## [Material provided]
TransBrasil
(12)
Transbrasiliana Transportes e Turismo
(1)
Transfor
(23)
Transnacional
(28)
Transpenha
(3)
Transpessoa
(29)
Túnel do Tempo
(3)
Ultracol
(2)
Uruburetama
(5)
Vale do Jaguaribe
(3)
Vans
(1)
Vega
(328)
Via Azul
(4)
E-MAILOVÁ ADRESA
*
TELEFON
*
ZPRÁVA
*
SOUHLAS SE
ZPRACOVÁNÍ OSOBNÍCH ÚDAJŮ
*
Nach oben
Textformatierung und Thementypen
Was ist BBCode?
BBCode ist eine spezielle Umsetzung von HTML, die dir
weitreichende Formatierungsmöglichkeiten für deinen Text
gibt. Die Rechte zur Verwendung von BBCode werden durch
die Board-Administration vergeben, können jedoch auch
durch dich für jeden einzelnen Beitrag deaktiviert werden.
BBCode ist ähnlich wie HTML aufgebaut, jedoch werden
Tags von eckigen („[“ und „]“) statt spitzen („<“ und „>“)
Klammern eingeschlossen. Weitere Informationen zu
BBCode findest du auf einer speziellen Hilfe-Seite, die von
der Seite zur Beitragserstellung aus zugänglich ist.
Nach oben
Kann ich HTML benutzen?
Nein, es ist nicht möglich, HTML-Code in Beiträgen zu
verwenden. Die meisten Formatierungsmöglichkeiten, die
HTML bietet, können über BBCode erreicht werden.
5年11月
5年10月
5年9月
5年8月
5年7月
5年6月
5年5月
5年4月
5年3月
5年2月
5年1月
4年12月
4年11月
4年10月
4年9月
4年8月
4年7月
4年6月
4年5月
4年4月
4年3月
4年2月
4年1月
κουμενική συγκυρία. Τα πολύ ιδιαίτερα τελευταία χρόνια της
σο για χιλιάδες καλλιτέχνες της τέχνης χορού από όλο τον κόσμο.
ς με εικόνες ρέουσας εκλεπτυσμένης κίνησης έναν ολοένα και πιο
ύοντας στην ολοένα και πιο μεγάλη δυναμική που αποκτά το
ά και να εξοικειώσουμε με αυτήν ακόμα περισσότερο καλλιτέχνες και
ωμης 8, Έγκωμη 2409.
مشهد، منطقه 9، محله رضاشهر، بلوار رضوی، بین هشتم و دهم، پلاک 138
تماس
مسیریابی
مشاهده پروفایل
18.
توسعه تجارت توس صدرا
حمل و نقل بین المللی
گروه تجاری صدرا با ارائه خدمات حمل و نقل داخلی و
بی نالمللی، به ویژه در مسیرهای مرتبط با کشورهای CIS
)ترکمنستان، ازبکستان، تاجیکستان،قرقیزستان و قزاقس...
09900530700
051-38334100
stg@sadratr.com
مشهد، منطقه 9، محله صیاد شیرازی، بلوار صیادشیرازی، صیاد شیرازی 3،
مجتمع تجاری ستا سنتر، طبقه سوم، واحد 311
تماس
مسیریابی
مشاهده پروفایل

## [Action item]
The answer must hold exactly the lines of the entries above, from the first line through the line that contains "verwenden. Die meisten", and no others.

## [Exercise result]
TransBrasil
(12)
Transbrasiliana Transportes e Turismo
(1)
Transfor
(23)
Transnacional
(28)
Transpenha
(3)
Transpessoa
(29)
Túnel do Tempo
(3)
Ultracol
(2)
Uruburetama
(5)
Vale do Jaguaribe
(3)
Vans
(1)
Vega
(328)
Via Azul
(4)
E-MAILOVÁ ADRESA
*
TELEFON
*
ZPRÁVA
*
SOUHLAS SE
ZPRACOVÁNÍ OSOBNÍCH ÚDAJŮ
*
Nach oben
Textformatierung und Thementypen
Was ist BBCode?
BBCode ist eine spezielle Umsetzung von HTML, die dir
weitreichende Formatierungsmöglichkeiten für deinen Text
gibt. Die Rechte zur Verwendung von BBCode werden durch
die Board-Administration vergeben, können jedoch auch
durch dich für jeden einzelnen Beitrag deaktiviert werden.
BBCode ist ähnlich wie HTML aufgebaut, jedoch werden
Tags von eckigen („[“ und „]“) statt spitzen („<“ und „>“)
Klammern eingeschlossen. Weitere Informationen zu
BBCode findest du auf einer speziellen Hilfe-Seite, die von
der Seite zur Beitragserstellung aus zugänglich ist.
Nach oben
Kann ich HTML benutzen?
Nein, es ist nicht möglich, HTML-Code in Beiträgen zu
verwenden. Die meisten Formatierungsmöglichkeiten, die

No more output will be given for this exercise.